→ Exercise material
***

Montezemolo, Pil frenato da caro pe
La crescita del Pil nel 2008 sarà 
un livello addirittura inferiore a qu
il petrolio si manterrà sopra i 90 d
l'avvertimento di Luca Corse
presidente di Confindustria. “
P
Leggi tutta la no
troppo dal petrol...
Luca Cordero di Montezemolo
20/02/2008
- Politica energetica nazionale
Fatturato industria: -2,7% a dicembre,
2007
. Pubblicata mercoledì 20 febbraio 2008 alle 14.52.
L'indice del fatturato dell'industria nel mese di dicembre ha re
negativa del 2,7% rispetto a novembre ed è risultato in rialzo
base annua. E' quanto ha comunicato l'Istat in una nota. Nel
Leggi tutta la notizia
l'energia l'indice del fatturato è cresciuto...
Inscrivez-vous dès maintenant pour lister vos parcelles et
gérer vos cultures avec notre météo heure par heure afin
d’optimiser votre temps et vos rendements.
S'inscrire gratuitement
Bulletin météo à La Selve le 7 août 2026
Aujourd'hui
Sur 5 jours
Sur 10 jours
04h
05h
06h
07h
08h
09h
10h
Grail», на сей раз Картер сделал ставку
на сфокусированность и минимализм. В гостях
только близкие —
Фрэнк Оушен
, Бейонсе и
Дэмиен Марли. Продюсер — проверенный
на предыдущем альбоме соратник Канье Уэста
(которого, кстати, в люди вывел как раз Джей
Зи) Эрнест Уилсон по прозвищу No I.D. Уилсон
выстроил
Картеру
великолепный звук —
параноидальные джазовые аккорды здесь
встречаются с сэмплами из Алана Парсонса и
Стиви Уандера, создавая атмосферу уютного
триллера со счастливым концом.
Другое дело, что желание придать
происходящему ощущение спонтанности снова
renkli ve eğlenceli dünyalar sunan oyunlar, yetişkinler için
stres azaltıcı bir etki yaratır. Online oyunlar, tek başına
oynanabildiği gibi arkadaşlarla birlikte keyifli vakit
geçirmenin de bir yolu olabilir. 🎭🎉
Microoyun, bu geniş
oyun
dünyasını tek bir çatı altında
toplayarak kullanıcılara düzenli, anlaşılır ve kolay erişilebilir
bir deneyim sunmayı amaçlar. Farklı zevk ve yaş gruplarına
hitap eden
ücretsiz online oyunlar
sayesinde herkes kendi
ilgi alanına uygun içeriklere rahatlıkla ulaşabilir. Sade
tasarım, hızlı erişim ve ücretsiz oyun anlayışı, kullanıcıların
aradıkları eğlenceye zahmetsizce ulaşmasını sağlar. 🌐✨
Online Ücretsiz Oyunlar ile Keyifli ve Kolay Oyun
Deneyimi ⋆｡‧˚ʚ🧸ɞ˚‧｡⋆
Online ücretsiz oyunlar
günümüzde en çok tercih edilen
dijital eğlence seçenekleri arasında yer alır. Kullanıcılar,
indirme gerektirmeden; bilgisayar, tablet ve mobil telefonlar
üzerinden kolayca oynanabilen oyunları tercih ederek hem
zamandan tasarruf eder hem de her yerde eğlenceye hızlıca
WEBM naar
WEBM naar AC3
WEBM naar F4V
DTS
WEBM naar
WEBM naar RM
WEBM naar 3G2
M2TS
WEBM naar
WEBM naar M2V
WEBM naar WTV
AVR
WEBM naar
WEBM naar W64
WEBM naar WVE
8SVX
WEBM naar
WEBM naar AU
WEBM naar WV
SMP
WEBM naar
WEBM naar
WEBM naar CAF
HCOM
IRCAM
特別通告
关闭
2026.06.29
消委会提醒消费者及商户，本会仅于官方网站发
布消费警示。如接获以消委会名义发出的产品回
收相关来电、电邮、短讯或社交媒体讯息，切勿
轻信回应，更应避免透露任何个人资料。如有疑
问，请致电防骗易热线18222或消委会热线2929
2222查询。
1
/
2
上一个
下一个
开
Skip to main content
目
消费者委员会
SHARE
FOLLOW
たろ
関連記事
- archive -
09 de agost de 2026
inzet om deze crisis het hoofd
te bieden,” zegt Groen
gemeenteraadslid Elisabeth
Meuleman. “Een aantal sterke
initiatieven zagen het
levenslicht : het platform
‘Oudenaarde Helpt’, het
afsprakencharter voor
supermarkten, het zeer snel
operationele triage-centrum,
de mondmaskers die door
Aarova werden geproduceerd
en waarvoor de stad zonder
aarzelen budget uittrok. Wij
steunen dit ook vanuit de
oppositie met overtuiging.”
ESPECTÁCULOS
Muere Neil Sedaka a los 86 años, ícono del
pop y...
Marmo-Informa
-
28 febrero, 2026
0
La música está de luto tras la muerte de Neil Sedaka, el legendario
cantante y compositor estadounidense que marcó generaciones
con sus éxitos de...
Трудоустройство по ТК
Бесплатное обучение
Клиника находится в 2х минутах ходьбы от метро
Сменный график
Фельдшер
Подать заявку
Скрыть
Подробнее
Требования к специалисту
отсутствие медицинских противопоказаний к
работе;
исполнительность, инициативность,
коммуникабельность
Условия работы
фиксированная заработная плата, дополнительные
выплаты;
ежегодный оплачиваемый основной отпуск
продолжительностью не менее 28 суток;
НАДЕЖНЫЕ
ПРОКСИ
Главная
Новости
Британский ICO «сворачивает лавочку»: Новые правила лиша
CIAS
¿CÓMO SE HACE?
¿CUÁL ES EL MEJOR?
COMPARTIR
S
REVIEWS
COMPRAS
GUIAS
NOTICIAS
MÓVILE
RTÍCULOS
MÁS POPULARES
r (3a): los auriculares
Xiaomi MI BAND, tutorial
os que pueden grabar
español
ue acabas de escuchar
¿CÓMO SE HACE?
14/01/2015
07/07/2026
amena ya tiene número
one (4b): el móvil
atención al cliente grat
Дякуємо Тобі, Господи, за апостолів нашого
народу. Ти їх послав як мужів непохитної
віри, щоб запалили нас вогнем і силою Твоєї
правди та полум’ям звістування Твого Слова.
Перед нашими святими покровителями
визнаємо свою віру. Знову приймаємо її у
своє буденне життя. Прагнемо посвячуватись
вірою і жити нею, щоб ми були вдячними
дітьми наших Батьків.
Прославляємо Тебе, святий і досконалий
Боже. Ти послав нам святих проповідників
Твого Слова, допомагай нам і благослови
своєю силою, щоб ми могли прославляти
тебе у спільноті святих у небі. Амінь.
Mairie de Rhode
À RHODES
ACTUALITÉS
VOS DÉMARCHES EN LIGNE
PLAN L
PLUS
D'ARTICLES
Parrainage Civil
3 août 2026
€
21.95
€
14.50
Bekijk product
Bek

***

→ What you are asked to do
Could you copy the items word for word, from their first line through the line containing "великолепный звук —", with both of those lines included?

→ Exercise output
Montezemolo, Pil frenato da caro pe
La crescita del Pil nel 2008 sarà 
un livello addirittura inferiore a qu
il petrolio si manterrà sopra i 90 d
l'avvertimento di Luca Corse
presidente di Confindustria. “
P
Leggi tutta la no
troppo dal petrol...
Luca Cordero di Montezemolo
20/02/2008
- Politica energetica nazionale
Fatturato industria: -2,7% a dicembre,
2007
. Pubblicata mercoledì 20 febbraio 2008 alle 14.52.
L'indice del fatturato dell'industria nel mese di dicembre ha re
negativa del 2,7% rispetto a novembre ed è risultato in rialzo
base annua. E' quanto ha comunicato l'Istat in una nota. Nel
Leggi tutta la notizia
l'energia l'indice del fatturato è cresciuto...
Inscrivez-vous dès maintenant pour lister vos parcelles et
gérer vos cultures avec notre météo heure par heure afin
d’optimiser votre temps et vos rendements.
S'inscrire gratuitement
Bulletin météo à La Selve le 7 août 2026
Aujourd'hui
Sur 5 jours
Sur 10 jours
04h
05h
06h
07h
08h
09h
10h
Grail», на сей раз Картер сделал ставку
на сфокусированность и минимализм. В гостях
только близкие —
Фрэнк Оушен
, Бейонсе и
Дэмиен Марли. Продюсер — проверенный
на предыдущем альбоме соратник Канье Уэста
(которого, кстати, в люди вывел как раз Джей
Зи) Эрнест Уилсон по прозвищу No I.D. Уилсон
выстроил
Картеру
великолепный звук —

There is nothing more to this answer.